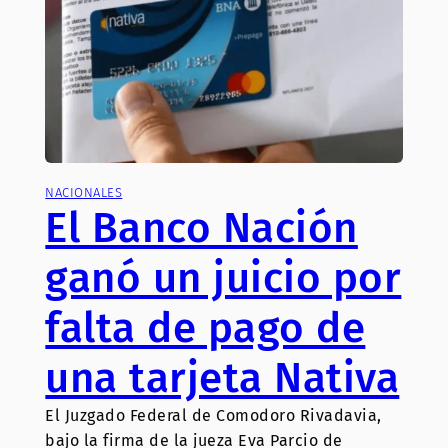
NACIONALES
El Banco Nación
ganó un juicio por
falta de pago de
una tarjeta Nativa
El Juzgado Federal de Comodoro Rivadavia,
bajo la firma de la jueza Eva Parcio de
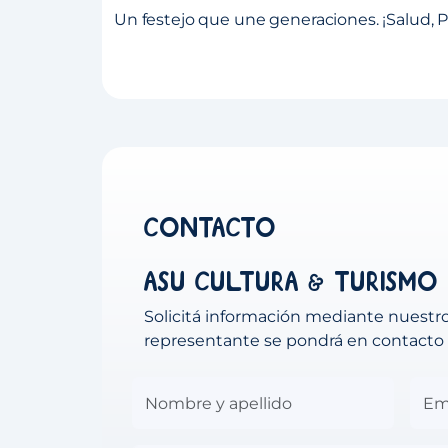
​Un festejo que une generaciones. ¡Salud, 
Contacto
ASU Cultura & Turismo
Solicitá información mediante nuestro
representante se pondrá en contacto 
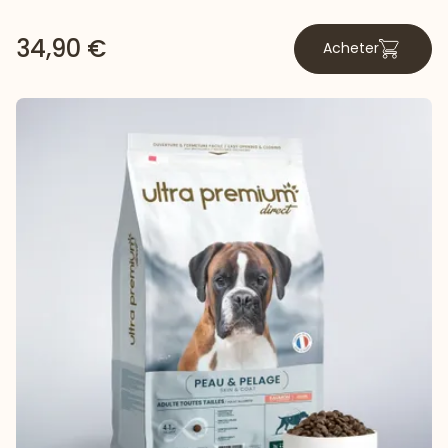
34,90 €
Acheter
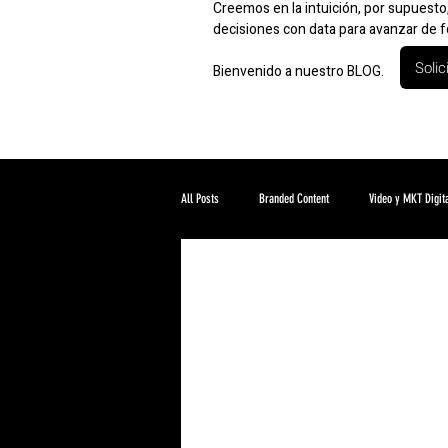
Creemos en la intuición, por supuest
decisiones con data para avanzar de f
Solic
Bienvenido a nuestro BLOG.
All Posts
Branded Content
Video y MKT Digit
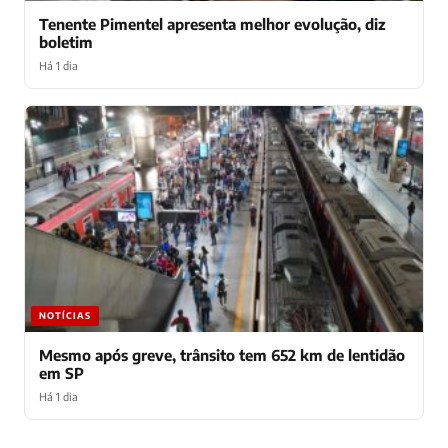
Tenente Pimentel apresenta melhor evolução, diz
boletim
Há 1 dia
NOTÍCIAS
Mesmo após greve, trânsito tem 652 km de lentidão
em SP
Há 1 dia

----------------------------------------

Copy all of the text in the data above word for word, without the pictures.

Reply>
NACIONALES
El Banco Nación
ganó un juicio por
falta de pago de
una tarjeta Nativa
El Juzgado Federal de Comodoro Rivadavia,
bajo la firma de la jueza Eva Parcio de
​Un festejo que une generaciones. ¡Salud, 
Contacto
ASU Cultura & Turismo
Solicitá información mediante nuestro
representante se pondrá en contacto 
34,90 €
Acheter
Creemos en la intuición, por supuest
decisiones con data para avanzar de f
Solic
Bienvenido a nuestro BLOG.
All Posts
Branded Content
Video y MKT Digit
Tenente Pimentel apresenta melhor evolução, diz
boletim
Há 1 dia
NOTÍCIAS
Mesmo após greve, trânsito tem 652 km de lentidão
em SP
Há 1 dia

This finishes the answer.